PROBLEM STATEMENT. Total the lines of the entries below that hold the string "личных", then write only that total.

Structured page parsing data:

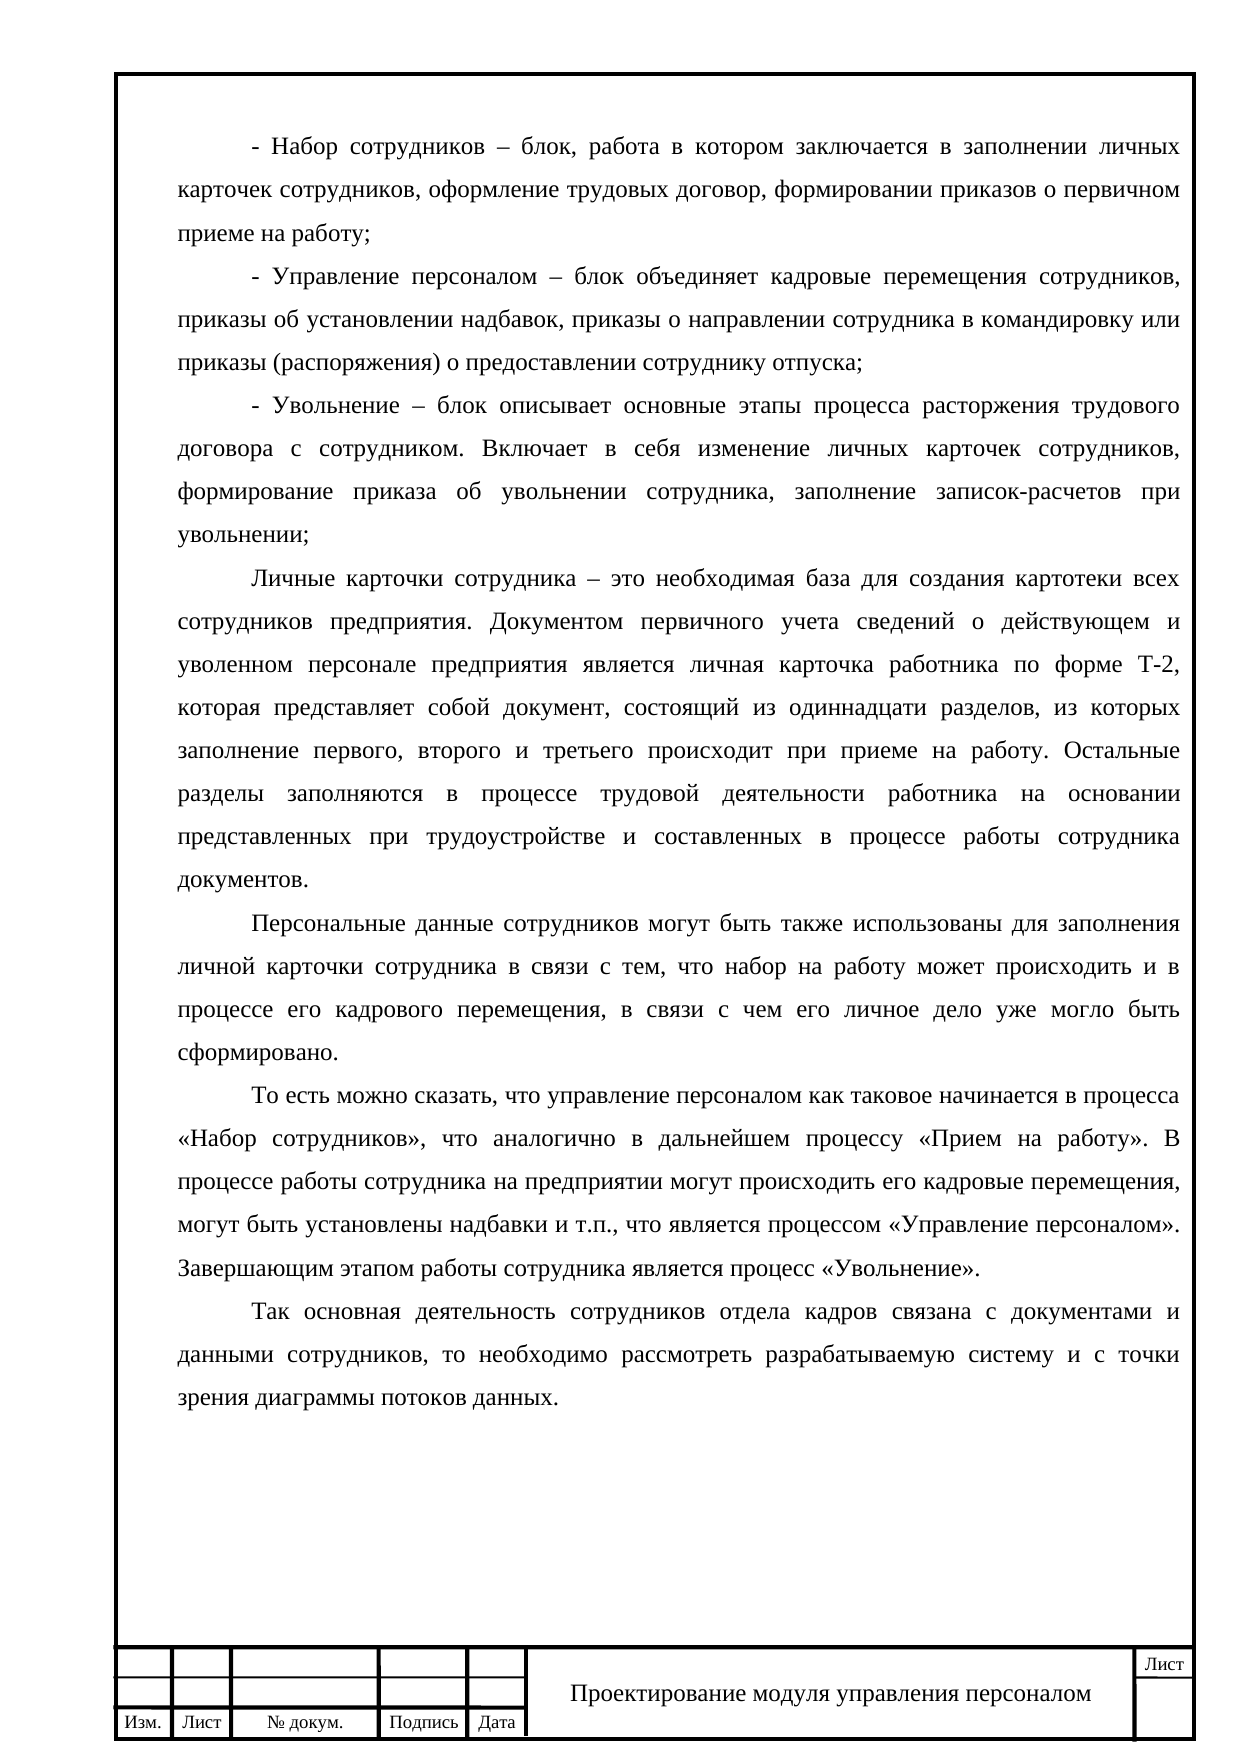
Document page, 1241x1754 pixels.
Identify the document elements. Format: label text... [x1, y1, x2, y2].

text Так основная деятельность сотрудников отдела кадров связана с документами и данными сотрудников, то необходимо рассмотреть разрабатываемую систему и с точки зрения диаграммы потоков данных. [177, 1296, 1181, 1411]
text - Набор сотрудников – блок, работа в котором заключается в заполнении личных карточек сотрудников, оформление трудовых договор, формировании приказов о первичном приеме на работу; [177, 131, 1181, 246]
text - Увольнение – блок описывает основные этапы процесса расторжения трудового договора с сотрудником. Включает в себя изменение личных карточек сотрудников, формирование приказа об увольнении сотрудника, заполнение записок-расчетов при увольнении; [177, 390, 1181, 548]
text - Управление персоналом – блок объединяет кадровые перемещения сотрудников, приказы об установлении надбавок, приказы о направлении сотрудника в командировку или приказы (распоряжения) о предоставлении сотруднику отпуска; [177, 261, 1181, 376]
text Личные карточки сотрудника – это необходимая база для создания картотеки всех сотрудников предприятия. Документом первичного учета сведений о действующем и уволенном персонале предприятия является личная карточка работника по форме Т-2, которая представляет собой документ, состоящий из одиннадцати разделов, из которых заполнение первого, второго и третьего происходит при приеме на работу. Остальные разделы заполняются в процессе трудовой деятельности работника на основании представленных при трудоустройстве и составленных в процессе работы сотрудника документов. [177, 563, 1181, 893]
text То есть можно сказать, что управление персоналом как таковое начинается в процесса «Набор сотрудников», что аналогично в дальнейшем процессу «Прием на работу». В процессе работы сотрудника на предприятии могут происходить его кадровые перемещения, могут быть установлены надбавки и т.п., что является процессом «Управление персоналом». Завершающим этапом работы сотрудника является процесс «Увольнение». [177, 1080, 1181, 1281]
text Персональные данные сотрудников могут быть также использованы для заполнения личной карточки сотрудника в связи с тем, что набор на работу может происходить и в процессе его кадрового перемещения, в связи с чем его личное дело уже могло быть сформировано. [177, 908, 1181, 1066]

REPLY TO THE EXERCISE. 2